Венеция-2017: Просвещение и плоть


Вадим Рутковский
8 September 2017

Три шедевра в центре острова Лидо, Италия: кто достоин «Золотого Льва»

Не пытаясь угадать решение жюри – оно будет оглашено уже 9 сентября, на закрытии 74-го Венецианского кинофестиваля – рассказываем о самых сильных впечатлениях: Уайзман, МакДонах, Кешиш.

«Ex Libris: Нью-Йоркская публичная библиотека» (Ex Libris –The New York Public Library) Фредерика Уайзмана заочно казался самым маргинальным конкурсантом, приглашённым из уважения к заслугам 87-летнего режиссера.

Перспектива провести 197 минут внутри библиотеки внушала тихий ужас – и сочувствие к жюри с актрисой Аннетт Бенинг во главе.
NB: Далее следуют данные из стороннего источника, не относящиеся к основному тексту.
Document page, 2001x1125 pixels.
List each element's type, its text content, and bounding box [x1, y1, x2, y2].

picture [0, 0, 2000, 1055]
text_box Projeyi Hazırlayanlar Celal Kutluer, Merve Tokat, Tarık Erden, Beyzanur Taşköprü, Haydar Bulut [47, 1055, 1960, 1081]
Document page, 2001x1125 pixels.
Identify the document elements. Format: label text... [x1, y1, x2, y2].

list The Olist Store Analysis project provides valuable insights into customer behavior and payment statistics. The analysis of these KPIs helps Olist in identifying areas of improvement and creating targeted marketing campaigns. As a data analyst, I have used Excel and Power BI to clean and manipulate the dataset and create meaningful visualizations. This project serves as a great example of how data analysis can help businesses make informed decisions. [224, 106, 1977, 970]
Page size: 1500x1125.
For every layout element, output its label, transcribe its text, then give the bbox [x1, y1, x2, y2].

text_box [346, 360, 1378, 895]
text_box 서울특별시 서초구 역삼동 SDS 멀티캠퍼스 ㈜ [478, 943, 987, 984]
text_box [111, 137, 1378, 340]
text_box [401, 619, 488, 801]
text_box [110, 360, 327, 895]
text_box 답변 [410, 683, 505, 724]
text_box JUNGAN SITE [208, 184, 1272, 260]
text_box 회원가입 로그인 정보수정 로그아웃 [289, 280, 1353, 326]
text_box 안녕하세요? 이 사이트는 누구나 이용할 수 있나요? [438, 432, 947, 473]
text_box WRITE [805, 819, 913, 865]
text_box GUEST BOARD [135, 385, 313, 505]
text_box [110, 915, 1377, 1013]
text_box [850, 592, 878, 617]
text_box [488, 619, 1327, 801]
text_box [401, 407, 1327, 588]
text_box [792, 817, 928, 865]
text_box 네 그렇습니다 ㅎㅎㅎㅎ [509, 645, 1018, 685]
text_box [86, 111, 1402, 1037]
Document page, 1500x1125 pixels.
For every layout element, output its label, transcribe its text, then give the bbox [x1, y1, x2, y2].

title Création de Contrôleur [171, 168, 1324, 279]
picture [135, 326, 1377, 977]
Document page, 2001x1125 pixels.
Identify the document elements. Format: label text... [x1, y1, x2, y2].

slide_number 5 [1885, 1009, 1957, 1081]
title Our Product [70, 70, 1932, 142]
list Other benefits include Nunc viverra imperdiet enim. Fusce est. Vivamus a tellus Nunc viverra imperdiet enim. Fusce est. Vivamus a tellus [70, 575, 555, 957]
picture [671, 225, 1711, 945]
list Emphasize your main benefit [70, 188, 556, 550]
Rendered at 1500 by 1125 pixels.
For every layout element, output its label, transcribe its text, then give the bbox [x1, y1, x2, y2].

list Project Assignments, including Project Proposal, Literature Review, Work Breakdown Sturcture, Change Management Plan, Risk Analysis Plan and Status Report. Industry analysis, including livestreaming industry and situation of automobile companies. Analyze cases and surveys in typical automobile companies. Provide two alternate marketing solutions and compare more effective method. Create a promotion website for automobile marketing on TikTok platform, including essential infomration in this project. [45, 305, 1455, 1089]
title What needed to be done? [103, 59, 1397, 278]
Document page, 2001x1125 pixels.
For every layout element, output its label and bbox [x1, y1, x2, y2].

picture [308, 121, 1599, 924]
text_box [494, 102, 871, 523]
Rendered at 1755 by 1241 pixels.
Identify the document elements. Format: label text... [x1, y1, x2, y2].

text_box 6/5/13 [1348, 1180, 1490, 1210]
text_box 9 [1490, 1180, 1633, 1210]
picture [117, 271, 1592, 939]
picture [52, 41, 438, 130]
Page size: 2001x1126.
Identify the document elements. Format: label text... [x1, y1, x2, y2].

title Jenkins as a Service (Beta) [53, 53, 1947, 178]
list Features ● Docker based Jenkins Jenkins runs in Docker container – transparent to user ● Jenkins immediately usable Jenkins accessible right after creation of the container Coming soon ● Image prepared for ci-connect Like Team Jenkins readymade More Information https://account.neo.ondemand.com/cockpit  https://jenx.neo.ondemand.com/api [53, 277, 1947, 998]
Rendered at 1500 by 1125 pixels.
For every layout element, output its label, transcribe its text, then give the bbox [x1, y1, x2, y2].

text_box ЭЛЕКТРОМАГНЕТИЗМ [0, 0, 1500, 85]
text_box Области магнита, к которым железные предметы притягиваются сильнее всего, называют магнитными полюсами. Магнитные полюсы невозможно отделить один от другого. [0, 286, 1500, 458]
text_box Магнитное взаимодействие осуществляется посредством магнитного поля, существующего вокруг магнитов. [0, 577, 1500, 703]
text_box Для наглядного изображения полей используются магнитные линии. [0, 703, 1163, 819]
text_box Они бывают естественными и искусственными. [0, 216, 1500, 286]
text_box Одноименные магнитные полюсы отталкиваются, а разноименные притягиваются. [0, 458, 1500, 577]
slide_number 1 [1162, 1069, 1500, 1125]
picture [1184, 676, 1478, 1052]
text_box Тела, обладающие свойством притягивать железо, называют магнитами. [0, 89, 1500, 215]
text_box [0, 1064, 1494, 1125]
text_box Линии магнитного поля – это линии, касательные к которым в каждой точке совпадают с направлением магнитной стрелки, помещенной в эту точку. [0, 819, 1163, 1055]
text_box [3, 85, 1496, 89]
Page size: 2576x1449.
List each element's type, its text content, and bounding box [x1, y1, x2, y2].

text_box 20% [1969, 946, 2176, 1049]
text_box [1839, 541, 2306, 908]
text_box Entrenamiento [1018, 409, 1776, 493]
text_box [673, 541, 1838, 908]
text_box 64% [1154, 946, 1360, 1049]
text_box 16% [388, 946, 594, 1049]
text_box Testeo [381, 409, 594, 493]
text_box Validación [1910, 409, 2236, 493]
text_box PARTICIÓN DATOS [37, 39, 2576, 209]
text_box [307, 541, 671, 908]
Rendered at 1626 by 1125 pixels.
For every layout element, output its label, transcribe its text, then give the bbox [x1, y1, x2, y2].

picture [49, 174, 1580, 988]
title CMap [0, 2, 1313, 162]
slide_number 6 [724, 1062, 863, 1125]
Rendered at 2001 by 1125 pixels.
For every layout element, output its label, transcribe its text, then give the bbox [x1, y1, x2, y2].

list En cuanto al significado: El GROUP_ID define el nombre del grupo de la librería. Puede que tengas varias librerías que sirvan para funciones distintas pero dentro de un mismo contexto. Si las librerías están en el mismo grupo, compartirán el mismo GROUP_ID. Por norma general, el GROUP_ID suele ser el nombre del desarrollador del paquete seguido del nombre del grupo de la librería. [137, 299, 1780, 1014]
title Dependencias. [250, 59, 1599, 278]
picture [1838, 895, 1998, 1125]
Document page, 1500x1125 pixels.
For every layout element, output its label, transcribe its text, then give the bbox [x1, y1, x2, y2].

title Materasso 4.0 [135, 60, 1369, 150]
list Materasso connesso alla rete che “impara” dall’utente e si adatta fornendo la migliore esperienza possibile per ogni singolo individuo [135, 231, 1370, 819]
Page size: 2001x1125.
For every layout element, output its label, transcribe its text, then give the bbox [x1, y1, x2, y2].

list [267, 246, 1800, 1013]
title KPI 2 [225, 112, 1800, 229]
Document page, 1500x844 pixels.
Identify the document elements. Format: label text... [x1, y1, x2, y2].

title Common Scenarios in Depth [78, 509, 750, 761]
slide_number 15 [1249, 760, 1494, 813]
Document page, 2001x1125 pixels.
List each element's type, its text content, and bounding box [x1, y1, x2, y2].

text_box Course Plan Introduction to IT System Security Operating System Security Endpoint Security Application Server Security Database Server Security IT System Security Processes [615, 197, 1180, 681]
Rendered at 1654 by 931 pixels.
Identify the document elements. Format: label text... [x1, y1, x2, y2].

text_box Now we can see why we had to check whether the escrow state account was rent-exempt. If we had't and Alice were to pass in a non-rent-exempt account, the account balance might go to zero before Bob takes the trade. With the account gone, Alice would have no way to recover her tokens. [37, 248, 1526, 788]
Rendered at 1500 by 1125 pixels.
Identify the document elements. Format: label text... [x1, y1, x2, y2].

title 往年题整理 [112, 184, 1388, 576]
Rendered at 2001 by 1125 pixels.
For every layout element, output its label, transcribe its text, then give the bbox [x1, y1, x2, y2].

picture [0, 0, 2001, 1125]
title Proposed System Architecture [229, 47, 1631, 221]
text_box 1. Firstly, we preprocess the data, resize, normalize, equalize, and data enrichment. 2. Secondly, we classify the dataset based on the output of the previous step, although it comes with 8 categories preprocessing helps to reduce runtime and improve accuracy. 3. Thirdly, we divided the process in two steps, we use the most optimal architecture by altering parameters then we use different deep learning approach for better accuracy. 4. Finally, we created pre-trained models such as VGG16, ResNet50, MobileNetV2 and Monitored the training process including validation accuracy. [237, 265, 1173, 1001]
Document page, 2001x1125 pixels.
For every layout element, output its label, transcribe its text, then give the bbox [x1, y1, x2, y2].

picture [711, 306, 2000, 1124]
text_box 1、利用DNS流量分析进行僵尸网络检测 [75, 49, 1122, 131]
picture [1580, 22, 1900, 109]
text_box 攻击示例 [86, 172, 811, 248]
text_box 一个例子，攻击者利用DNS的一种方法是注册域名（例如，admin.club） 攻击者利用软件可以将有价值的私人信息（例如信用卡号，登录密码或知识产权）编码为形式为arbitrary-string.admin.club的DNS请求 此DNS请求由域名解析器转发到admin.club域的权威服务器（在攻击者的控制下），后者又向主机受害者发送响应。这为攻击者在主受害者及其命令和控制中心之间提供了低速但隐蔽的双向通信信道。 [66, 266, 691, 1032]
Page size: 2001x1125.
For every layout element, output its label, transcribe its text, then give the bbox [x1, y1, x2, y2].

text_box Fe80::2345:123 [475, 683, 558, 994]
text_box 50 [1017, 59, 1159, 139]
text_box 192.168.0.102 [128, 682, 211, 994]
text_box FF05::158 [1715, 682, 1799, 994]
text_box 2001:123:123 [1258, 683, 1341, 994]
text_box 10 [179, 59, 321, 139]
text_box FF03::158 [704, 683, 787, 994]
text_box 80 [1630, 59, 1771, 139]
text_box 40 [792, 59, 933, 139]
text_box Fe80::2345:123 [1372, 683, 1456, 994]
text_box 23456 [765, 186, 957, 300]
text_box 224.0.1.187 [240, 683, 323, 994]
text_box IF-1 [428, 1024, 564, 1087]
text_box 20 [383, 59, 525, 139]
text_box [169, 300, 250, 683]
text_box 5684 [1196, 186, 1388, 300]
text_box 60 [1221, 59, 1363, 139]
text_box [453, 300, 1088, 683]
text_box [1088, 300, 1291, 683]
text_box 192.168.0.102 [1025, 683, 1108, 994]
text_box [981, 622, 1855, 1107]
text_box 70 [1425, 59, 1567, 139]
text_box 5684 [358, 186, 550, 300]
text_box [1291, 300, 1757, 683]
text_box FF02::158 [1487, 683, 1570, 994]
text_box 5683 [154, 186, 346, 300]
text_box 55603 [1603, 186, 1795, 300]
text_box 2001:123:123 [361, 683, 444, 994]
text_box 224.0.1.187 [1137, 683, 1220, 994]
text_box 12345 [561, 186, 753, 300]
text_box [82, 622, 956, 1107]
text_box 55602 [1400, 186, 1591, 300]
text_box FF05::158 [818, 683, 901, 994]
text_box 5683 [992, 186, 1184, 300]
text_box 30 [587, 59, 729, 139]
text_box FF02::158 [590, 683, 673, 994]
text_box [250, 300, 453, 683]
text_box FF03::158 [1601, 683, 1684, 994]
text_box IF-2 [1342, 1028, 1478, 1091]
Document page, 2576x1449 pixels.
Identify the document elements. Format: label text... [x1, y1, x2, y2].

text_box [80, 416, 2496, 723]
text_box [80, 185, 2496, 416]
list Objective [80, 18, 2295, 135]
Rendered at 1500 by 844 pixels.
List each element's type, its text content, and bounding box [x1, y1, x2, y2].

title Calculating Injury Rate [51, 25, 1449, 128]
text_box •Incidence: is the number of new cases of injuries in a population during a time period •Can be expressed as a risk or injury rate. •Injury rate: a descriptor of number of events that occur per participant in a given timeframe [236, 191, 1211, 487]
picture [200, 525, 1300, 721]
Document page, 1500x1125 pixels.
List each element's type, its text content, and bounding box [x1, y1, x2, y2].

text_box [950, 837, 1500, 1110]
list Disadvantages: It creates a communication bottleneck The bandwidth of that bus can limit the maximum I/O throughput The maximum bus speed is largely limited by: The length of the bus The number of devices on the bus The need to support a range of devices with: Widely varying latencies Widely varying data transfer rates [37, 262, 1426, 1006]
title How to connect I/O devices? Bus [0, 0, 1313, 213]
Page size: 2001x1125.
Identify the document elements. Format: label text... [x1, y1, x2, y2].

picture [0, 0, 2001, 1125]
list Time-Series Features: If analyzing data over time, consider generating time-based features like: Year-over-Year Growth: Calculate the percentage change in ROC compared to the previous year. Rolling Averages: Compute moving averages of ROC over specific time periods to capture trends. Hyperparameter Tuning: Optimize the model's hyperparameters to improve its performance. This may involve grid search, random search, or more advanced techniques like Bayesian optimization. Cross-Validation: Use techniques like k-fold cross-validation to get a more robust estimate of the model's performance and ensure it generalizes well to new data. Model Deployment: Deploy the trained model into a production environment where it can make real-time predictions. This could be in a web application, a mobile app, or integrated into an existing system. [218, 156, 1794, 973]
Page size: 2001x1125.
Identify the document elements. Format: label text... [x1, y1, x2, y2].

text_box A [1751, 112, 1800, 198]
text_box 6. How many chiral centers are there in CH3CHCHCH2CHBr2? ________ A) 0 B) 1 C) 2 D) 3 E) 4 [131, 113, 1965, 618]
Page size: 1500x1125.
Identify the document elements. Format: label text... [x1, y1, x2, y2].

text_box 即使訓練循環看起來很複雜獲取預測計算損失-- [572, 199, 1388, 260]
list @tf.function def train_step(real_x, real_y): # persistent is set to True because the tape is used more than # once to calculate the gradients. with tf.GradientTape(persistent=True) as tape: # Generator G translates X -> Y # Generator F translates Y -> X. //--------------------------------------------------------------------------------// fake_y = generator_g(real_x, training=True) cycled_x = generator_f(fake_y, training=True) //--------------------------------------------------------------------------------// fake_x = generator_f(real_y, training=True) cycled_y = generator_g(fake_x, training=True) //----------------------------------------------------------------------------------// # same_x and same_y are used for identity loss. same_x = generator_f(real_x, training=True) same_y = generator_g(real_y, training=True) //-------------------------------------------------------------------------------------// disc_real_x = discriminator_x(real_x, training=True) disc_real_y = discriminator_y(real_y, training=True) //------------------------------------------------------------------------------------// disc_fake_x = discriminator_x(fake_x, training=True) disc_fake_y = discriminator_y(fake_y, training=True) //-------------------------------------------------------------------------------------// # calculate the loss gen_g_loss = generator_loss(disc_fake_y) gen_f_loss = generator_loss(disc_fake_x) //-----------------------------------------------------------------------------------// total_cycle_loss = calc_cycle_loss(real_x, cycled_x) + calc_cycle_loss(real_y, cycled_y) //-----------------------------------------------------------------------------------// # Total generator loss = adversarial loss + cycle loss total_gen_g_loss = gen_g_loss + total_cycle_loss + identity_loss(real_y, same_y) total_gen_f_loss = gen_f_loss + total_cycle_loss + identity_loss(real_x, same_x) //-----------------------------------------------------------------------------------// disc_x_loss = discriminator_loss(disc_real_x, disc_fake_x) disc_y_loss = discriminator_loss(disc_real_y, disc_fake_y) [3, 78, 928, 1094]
Сюрприз: все три с лишним часа пролетают на одном дыхании; ну, разве что, совещания библиотечного руководства, на которых, в частности, определяется баланс между городскими инвестициями и частными пожертвованиями в годовой бюджет, могли бы быть чуть короче. Деятельность библиотеки превратилась в захватывающий фильм, потому что Уайзман снимает не про не некую безличную структуру, но про живой организм, бурно функционирующий благодаря конкретным людям – от участвующих в паблик-токах звезд, вроде Патти Смит, до стаффа и рядовых посетителей (и не важно, что кто-то забрел на концерт не ради современной академической музыки, а погреться). Вот кадр, которым пресс-служба предлагает иллюстрировать текст, совсем не отражает фильм.


На картинке библиотека соответствует всем стереотипам: тишина и почти больничный покой. У Уайзмана сонному полумраку читальных залов отведено всего несколько минут, вообще же, в библиотеке не уснёшь и не соскучишься: кладезь знаний, сотни активностей, интеллектуальный пульс страны.

Практически каждой лекцией, диалогом или драматическим выступлением, попавшим в объектив, можно заслушаться; да что там лекцией – простые читатели, «маглы» от искусства разбирают «Любовь во время чумы» Маркеса лучше литкритиков. NPL ещё и древо интеллектуальной жизни, разветвленная структура, филиалы которой (каждый – со своим форматом и спецификой) разбросаны по всему Нью-Йорку: так Ex Libris становится фильмом-туром по городу, культурам, социальным слоям и политической ситуации. Уайзман не случайно начинает картину с эпизода страстной лекции о важности рационального познания.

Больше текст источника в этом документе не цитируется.